Role of ambient ammonia in particulate ammonium formation at a rural site in the North China Plain

The real-time measurements of NH 3 and trace gases were conducted, in conjunction with semi-continuous measurements of water-soluble ions in PM 2.5 at a rural site in the North China Plain (NCP) from May to September 2013 in order to better understand chemical characteristics of ammonia and the impact of secondary ammonium aerosols on formation in the NCP. Extremely high NH 3 and NH 4 + concentrations were observed after a precipitation event within 7–10 days following urea application. Elevated NH 3 levels coincided with elevated NH 4 + , indicating that NH 3 likely influenced particulate ammonium mass. For the sampling period, the average conversion ∕ oxidation ratios for NH 4 + (NHR), SO 4 2− (SOR), and NO 3 − (NOR) were estimated to be 0.30, 0.64, and 0.24, respectively.
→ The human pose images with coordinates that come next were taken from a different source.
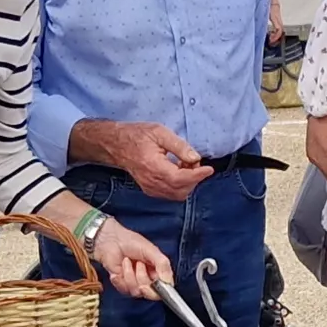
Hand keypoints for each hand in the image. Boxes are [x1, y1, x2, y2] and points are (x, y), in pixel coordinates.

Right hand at [74, 118, 209, 200]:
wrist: (117, 144)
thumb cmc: (137, 135)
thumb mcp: (159, 132)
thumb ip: (179, 146)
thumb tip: (196, 157)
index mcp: (153, 166)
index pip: (180, 179)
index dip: (197, 175)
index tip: (209, 169)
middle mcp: (151, 181)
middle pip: (181, 189)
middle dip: (193, 177)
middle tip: (193, 160)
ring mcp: (150, 188)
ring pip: (177, 194)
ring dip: (188, 182)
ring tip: (185, 164)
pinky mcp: (150, 190)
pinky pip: (171, 194)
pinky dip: (180, 185)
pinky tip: (178, 171)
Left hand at [90, 219, 172, 297]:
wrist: (110, 240)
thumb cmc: (130, 242)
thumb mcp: (150, 250)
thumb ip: (162, 264)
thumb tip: (168, 280)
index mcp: (158, 271)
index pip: (165, 288)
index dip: (162, 290)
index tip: (154, 282)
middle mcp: (148, 279)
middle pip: (151, 294)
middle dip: (143, 280)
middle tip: (139, 266)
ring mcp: (135, 283)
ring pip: (137, 291)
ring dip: (130, 275)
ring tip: (127, 261)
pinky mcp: (122, 285)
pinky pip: (124, 289)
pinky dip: (120, 278)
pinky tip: (119, 268)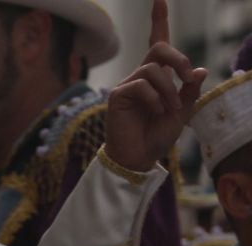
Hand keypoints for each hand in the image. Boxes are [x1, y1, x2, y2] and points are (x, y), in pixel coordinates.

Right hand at [106, 1, 205, 172]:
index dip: (159, 19)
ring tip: (169, 109)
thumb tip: (197, 70)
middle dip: (178, 59)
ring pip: (153, 70)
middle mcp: (141, 76)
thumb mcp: (183, 111)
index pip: (158, 42)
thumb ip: (190, 90)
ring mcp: (128, 85)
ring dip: (169, 89)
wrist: (139, 157)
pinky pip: (141, 85)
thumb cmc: (157, 135)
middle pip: (159, 48)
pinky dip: (154, 98)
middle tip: (187, 78)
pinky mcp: (117, 96)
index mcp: (157, 77)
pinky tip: (155, 111)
The increased NH 3 concentrations, mainly from agricultural activities and regional transport, coincided with the prevailing meteorological conditions. The high NH 3 level with NHR of about 0.30 indicates that the emission of NH 3 in the NCP is much higher than needed for aerosol acid neutralisation, and NH 3 plays an important role in the formation of secondary aerosols as a key neutraliser. The hourly data obtained were used to investigate gas–aerosol partitioning characteristics using the thermodynamic equilibrium model ISORROPIA-II. Modelled SO 4 2− , NO 3 − , and NH 3 values agree well with the measurements, while the modelled NH 4 + values largely underestimate the measurements. Our observation and modelling results indicate that strong acids in aerosol are completely neutralised. Additional NH 4 + exists in aerosol, probably a result of the presence of a substantial amount of oxalic and other diacids.